Date of Award

Spring 1997

Document Type

Thesis

Degree Name

Master of Arts (MA)

Department

English

Program/Concentration

English

Committee Director

Michael P. Pearson

Committee Member

Jeffrey H. Richards

Call Number for Print

Special Collections; LD4331.E64 W357

Abstract

Despite crossing genres and continents, strong literary connections exist between Coleridge's poem "The Rime of the Ancient Mariner." Poe's novella The Narrative of Arthur Gordon Pym of Nantucket, and Melville's novel Moby Dick or the Whale. The works are similar in terms of plot, symbolism, and other artistic devices. Ties between any two of the works have been mentioned in literary scholarship over the last century, yet I have located none involving all three.

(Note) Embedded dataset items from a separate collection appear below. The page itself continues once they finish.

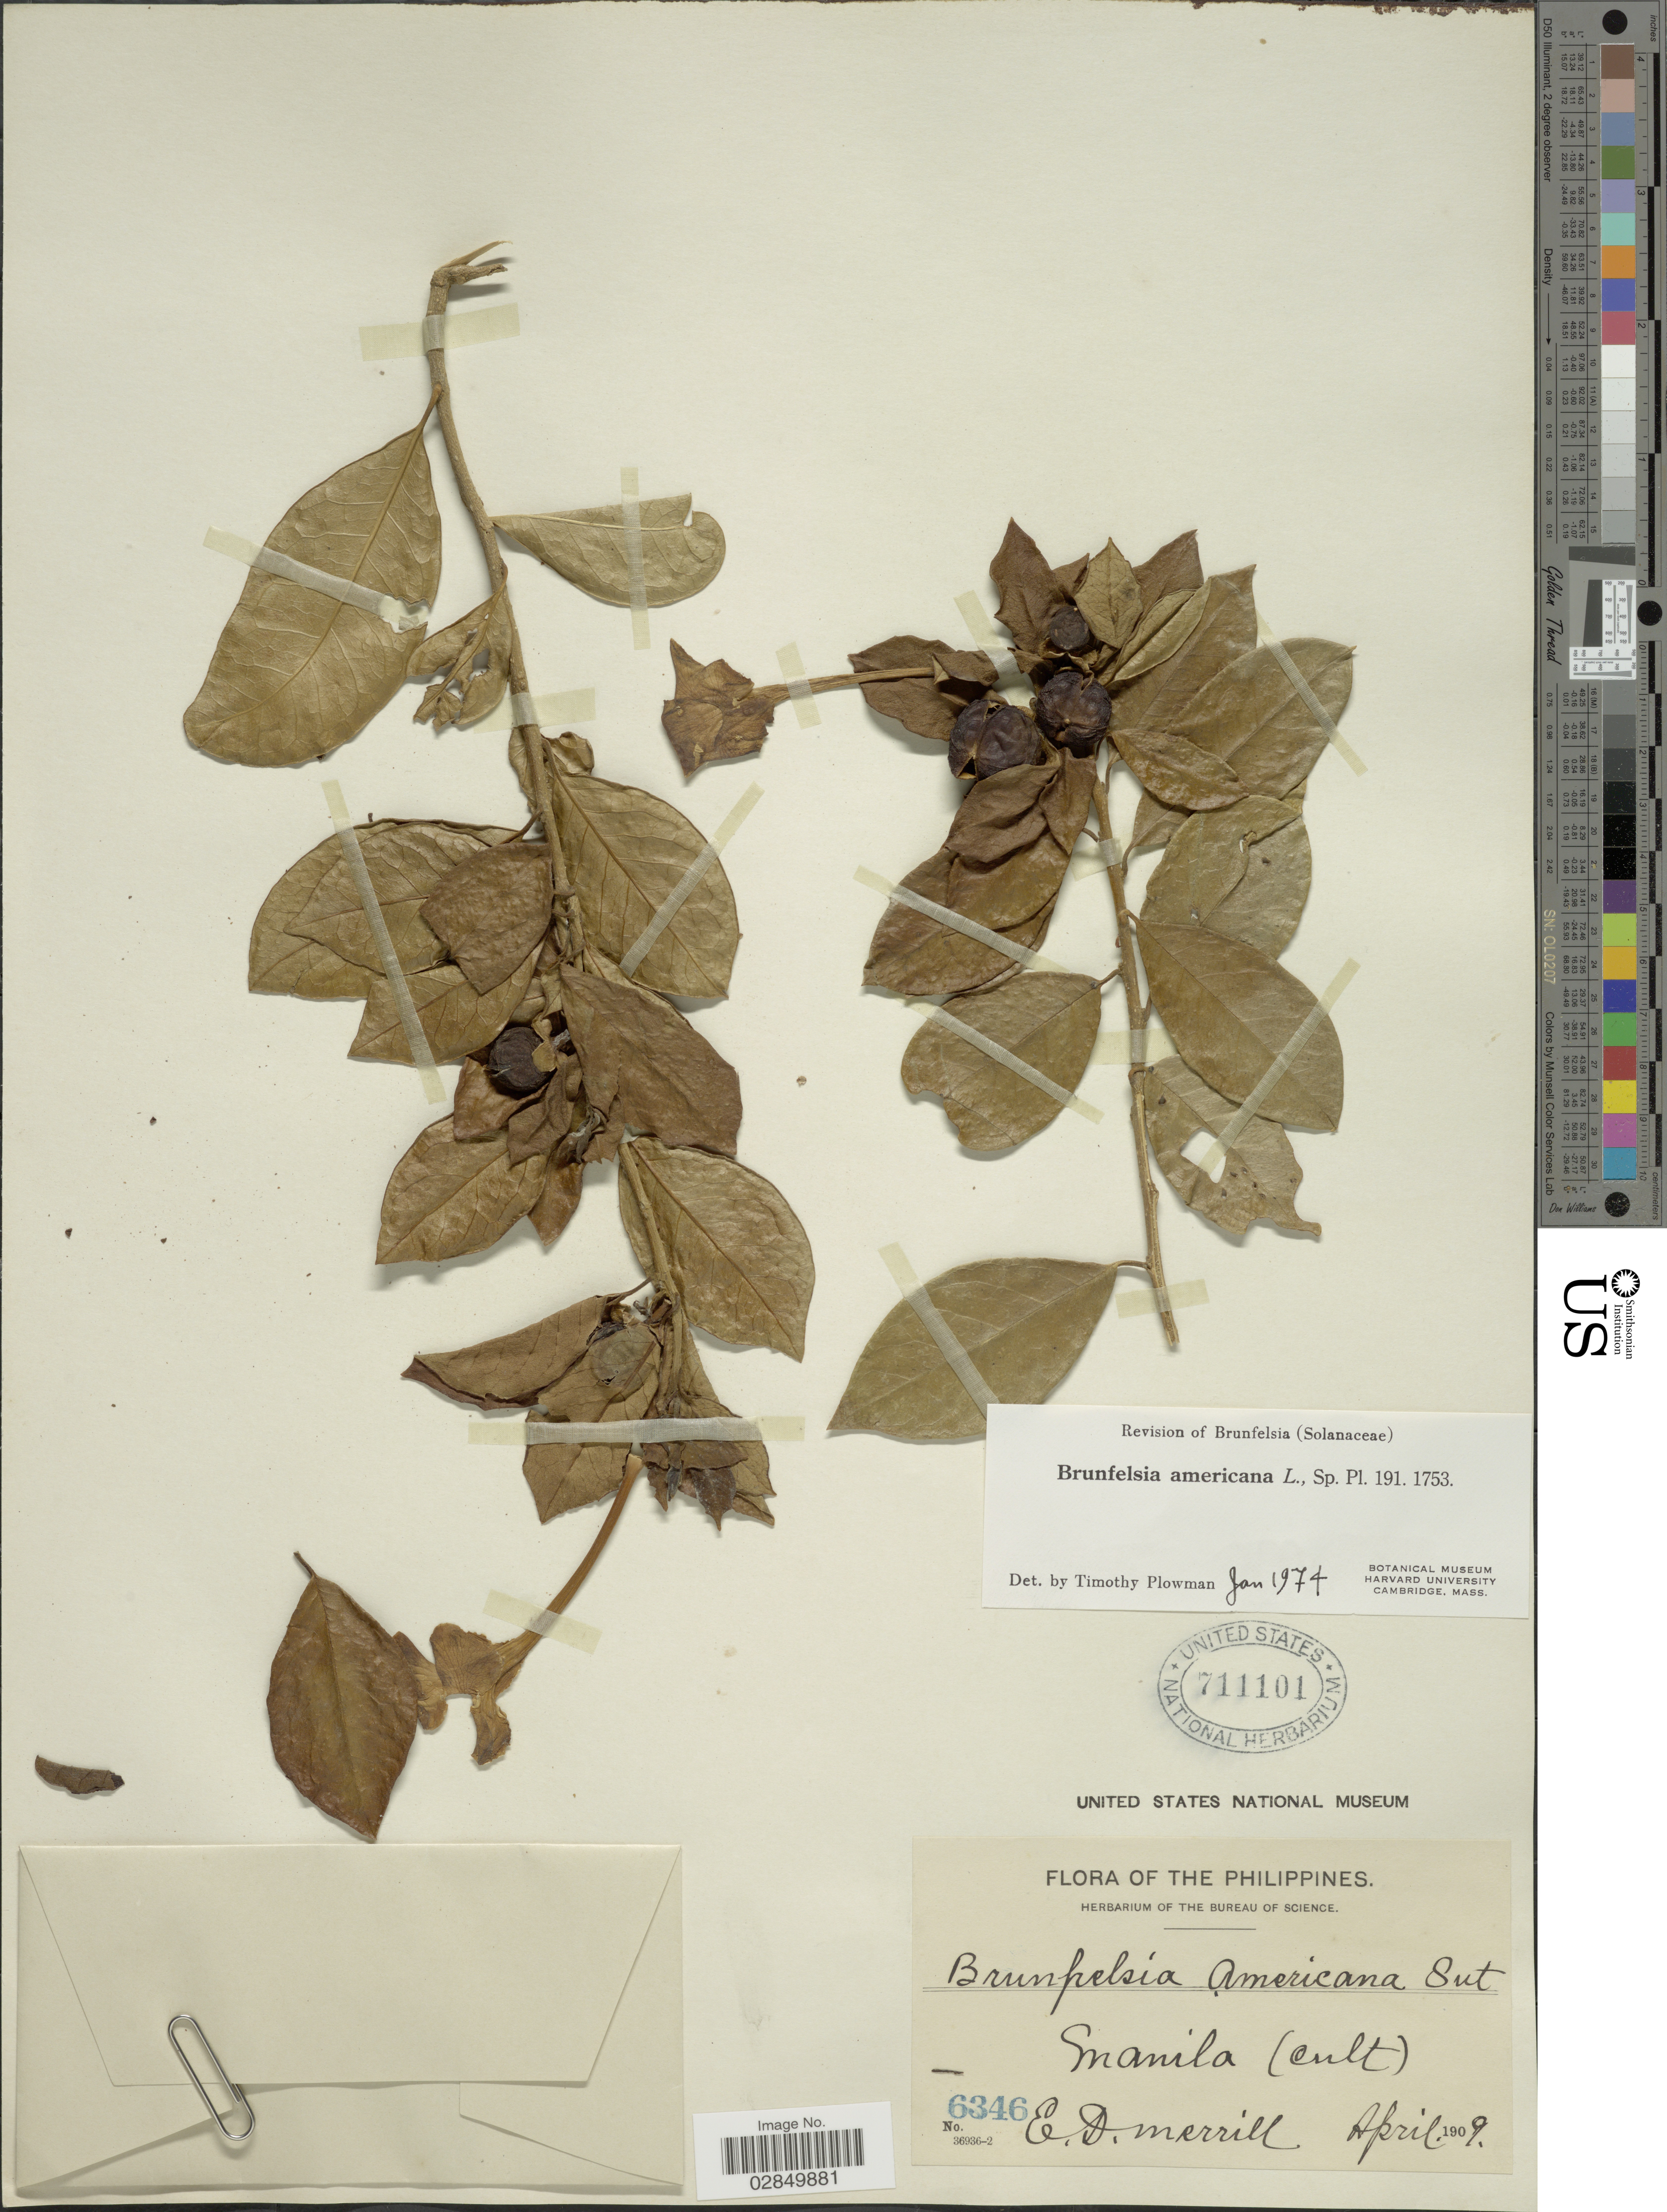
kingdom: Plantae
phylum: Tracheophyta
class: Magnoliopsida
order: Solanales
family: Solanaceae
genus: Brunfelsia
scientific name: Brunfelsia americana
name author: L.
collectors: E. D. Merrill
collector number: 6346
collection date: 1909-04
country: Philippines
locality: Manila.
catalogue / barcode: US 711101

None of the present criticism has revealed that each work utilizes several important literary devices, such as a quality of incorporation of source material (including travel accounts, science, and religious motifs), the presence of a central spiritual entity driving the plot, and a complex pattern of symbolism pointing towards apocalypse.

Additionally, romantic theory, such as Coleridge's theory of the imagination, works to further elucidate the end goals of the quest. This evidence, when considered holistically, seems to indicate a particular literary mode, which I call the "Nautical Quest." Each work also holds strong evidence of the respective authors drawing on the previous pieces for inspiration and idea.